Where do we see faces in architecture? Certainly on the Face House in Kyoto. Credit: iStock | georgeclerk

What do babies spend time looking at? Faces were long thought to be what would draw their attention most. But one research project has shown that babies spend more time looking at a picture of a building. 

Anna Franklin of the Sussex Baby Lab has also shown that babies spend significantly more time looking at complex structures with arches and flourishes than similar, but plainer, images of buildings when they are shown the two together. 

Listening to Franklin, watching her video of a baby’s slow eyes lingering, I wonder what this means. Are the babies puzzling out the details looking for signs of the imprint of faces; is the arch and window combination an eye? 

If so, where is the nose? And the mouth? Are they hoping it will fall into place? Like the Face House in Kyoto, Japan, by Kazumasa Yamashita, or the rather less sophisticated, and less well known, Transformer House, in Koenigswinter, Germany. With the compound face-i-tecture making me smile a little, I started on a hunt for social media accounts devoted to sharing pictures of such friendly buildings.

Turns out two windows and the downturned mouth of an arched suburban porch – even with a perfectly placed snub nose of burglar alarm – don’t really cry out ‘face’ to me

It was a rather disappointing search, to be honest, and required a lot of squinting and imagination. I feel like I have seen more convincing faces in architecture when caught unawares around the city. 
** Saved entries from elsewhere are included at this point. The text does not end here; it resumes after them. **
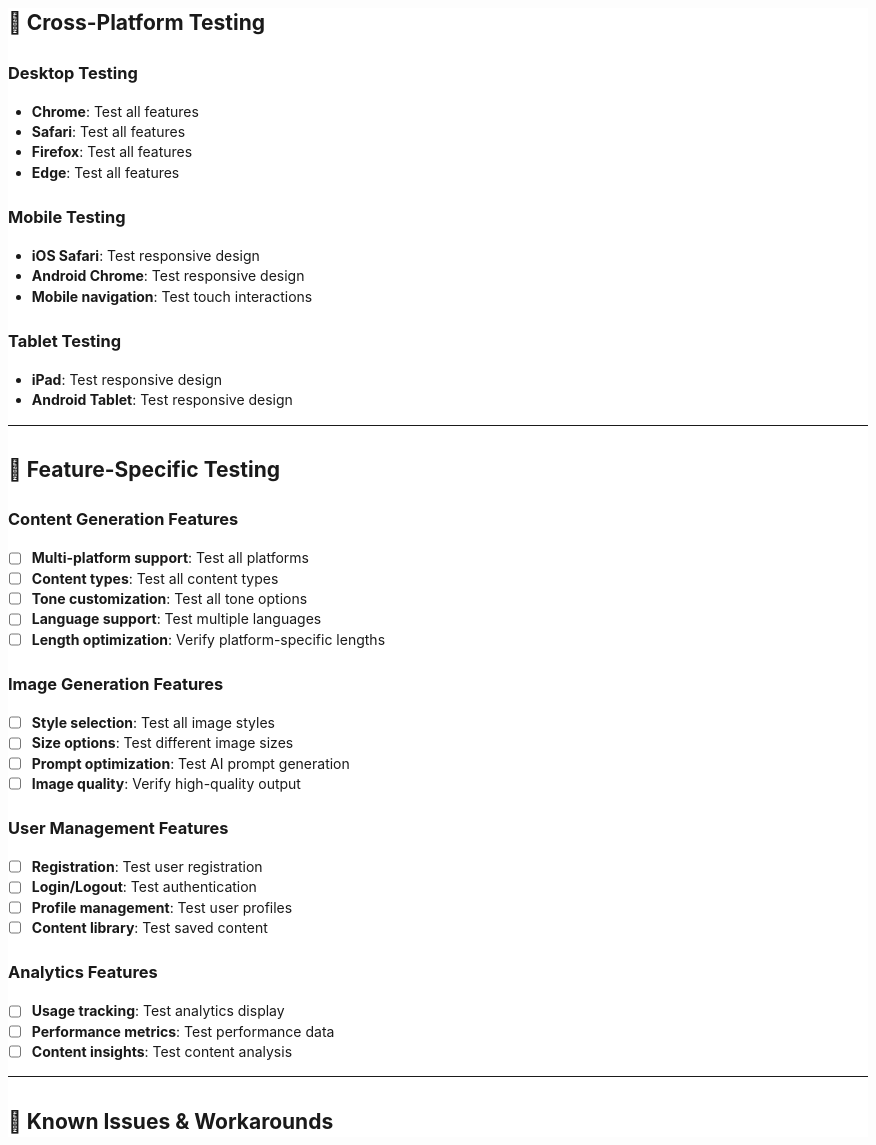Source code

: 
## 📱 **Cross-Platform Testing**

### **Desktop Testing**
- **Chrome**: Test all features
- **Safari**: Test all features
- **Firefox**: Test all features
- **Edge**: Test all features

### **Mobile Testing**
- **iOS Safari**: Test responsive design
- **Android Chrome**: Test responsive design
- **Mobile navigation**: Test touch interactions

### **Tablet Testing**
- **iPad**: Test responsive design
- **Android Tablet**: Test responsive design

---

## 🎯 **Feature-Specific Testing**

### **Content Generation Features**
- [ ] **Multi-platform support**: Test all platforms
- [ ] **Content types**: Test all content types
- [ ] **Tone customization**: Test all tone options
- [ ] **Language support**: Test multiple languages
- [ ] **Length optimization**: Verify platform-specific lengths

### **Image Generation Features**
- [ ] **Style selection**: Test all image styles
- [ ] **Size options**: Test different image sizes
- [ ] **Prompt optimization**: Test AI prompt generation
- [ ] **Image quality**: Verify high-quality output

### **User Management Features**
- [ ] **Registration**: Test user registration
- [ ] **Login/Logout**: Test authentication
- [ ] **Profile management**: Test user profiles
- [ ] **Content library**: Test saved content

### **Analytics Features**
- [ ] **Usage tracking**: Test analytics display
- [ ] **Performance metrics**: Test performance data
- [ ] **Content insights**: Test content analysis

---

## 🚨 **Known Issues & Workarounds**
Turns out two windows and the downturned mouth of an arched suburban porch – even with a perfectly placed snub nose of burglar alarm – don’t really cry out ‘face’ to me, although eyelid sun canopies help. Though I did uncover the phrase ‘facial pareidolia’, which can also apply to seeing Jesus in a drainpipe in Coventry (true story, see the Coventry Telegraph – and Daily Mail – in 2010).

I am not sure where faces would fit into the hierarchy of Christopher Alexander’s 253 patterns, as laid out in his Pattern Language. The book goes deep behind and beyond the elevation of a building, evoking places to dwell, like the alcove or sunny counter. Alexander writes: ‘Many of the patterns here are archetypal – so deep, so deeply rooted in the nature of things that it seems likely that they will be a part of human nature, and human action, as much in 500 years as they are today.’ 

So forget about my diversion into architecture and facial features – those babies are searching for archetypal features in buildings, a language of both safety and nurture; power and joy as Alexander would have put it. Now all we need is to set up an experiment to test that hypothesis.